*TRECHO SELECIONADO:*
=====

As informações na internet diziam que abriria às 10h30. Chegamos às 10h40 e a porta com o número 753 do endereço está fechada. Damos a volta em torno das casinhas que compõem a Vila Flores do lado de fora, todas com plaquinhas confirmando que fazem parte desse centro cultural que há tempos quero conhecer em Porto Alegre. Tocamos até uma campainha e nada. Como típicos paulistanos, ficamos mais irritados do que decepcionados. Para não perder totalmente a viagem, saco o celular e tiro algumas fotos das fachadas antigas, enfeitadas com vasos floridos, e nos preparamos para chamar o Uber quando, como que por encanto, o 753 se abre. Dentro, um charmoso café, com mesinhas e uma cozinha à mostra, funciona como um portal para outro mundo. Uma moça sorridente, vestindo um avental, nos recebe, pergunta se é nossa primeira vez por lá e, ao respondermos que sim, diz que chamará alguém para nos acompanhar.

Do outro lado do café, uma nova portinha se abre para um pátio cercado de prédios de três andares com apartamentos com varanda na frente. A combinação de construções antigas com trepadeiras e flores, pinturas, esculturas e bancos de praça faz pensar que estamos em uma cidadezinha europeia. A manhã ensolarada deixa tudo ainda mais colorido, e relaxamos de vez quando aparece Pâmela para nos guiar. Ela conta que o espaço é uma antiga vila de operários, formada por três edifícios projetados nos anos 1920 pelo engenheiro-arquiteto alemão Joseph Franz Seraph Lutzenberger, avô no nosso ambientalista primeiro José Lutzenberger. Penso que ter um avô imigrante que projetou varandas para operários no início do século passado deve ter sido uma inspiração para o Lutz que nos puxou para a luta contra a poluição e degradação ambiental em nosso país.

=====

*DADOS FORNECIDOS:*
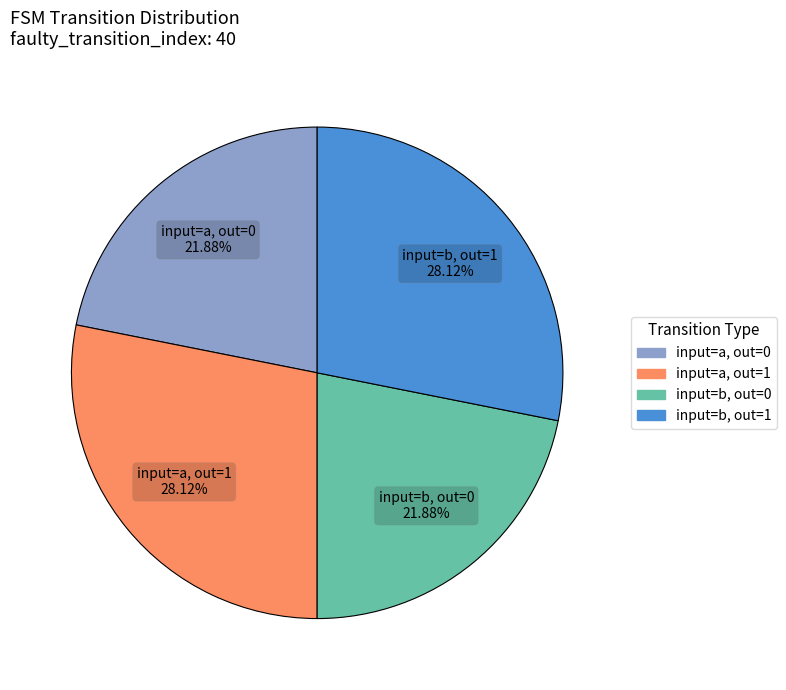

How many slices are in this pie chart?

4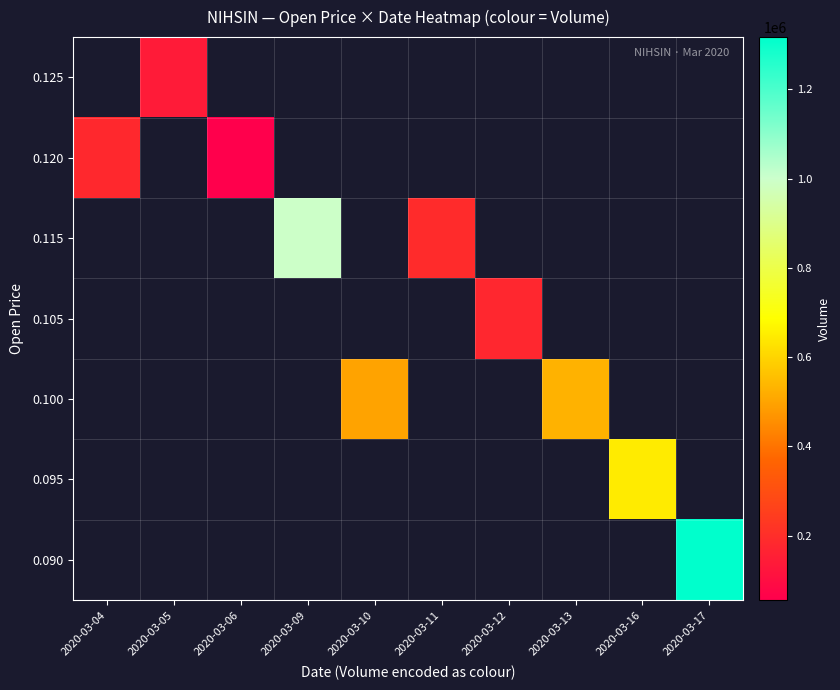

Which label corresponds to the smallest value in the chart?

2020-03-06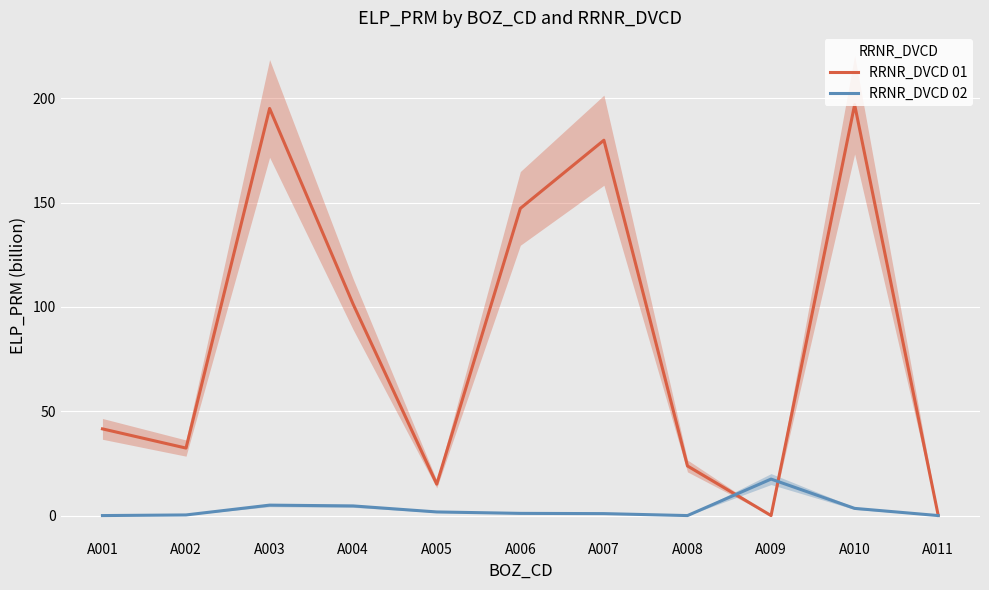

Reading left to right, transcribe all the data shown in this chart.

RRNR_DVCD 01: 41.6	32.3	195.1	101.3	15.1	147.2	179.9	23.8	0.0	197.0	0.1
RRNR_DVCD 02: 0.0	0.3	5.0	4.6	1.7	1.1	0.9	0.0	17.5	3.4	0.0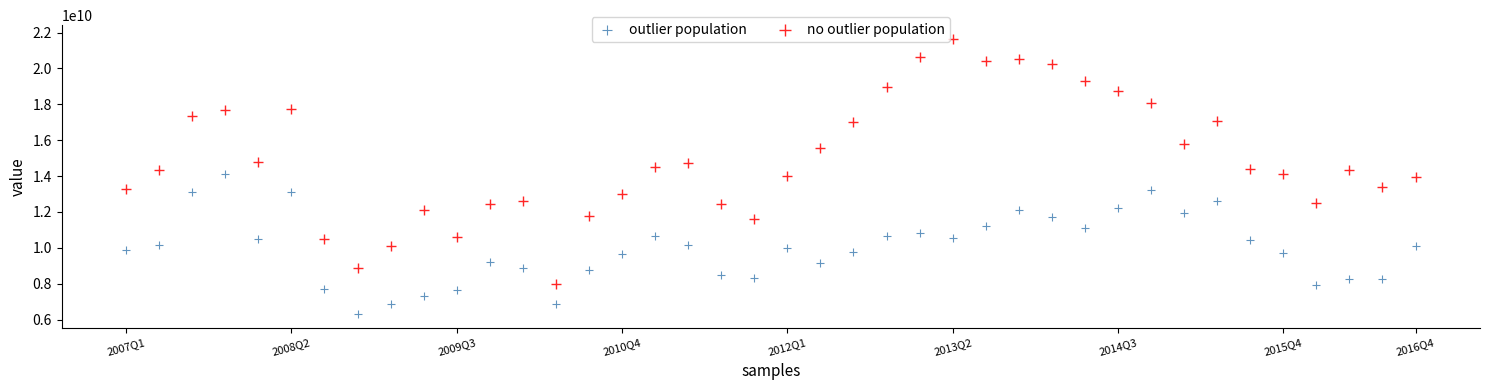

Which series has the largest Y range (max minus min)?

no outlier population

=====

*INSTRUÇÕES DA TAREFA:*
No trecho sobre a Vila Flores, quem projetou os três prédios da antiga vila de operários?

*ESPAÇO PARA RESPOSTA:*
O engenheiro-arquiteto alemão Joseph Franz Seraph Lutzenberger, nos anos 1920.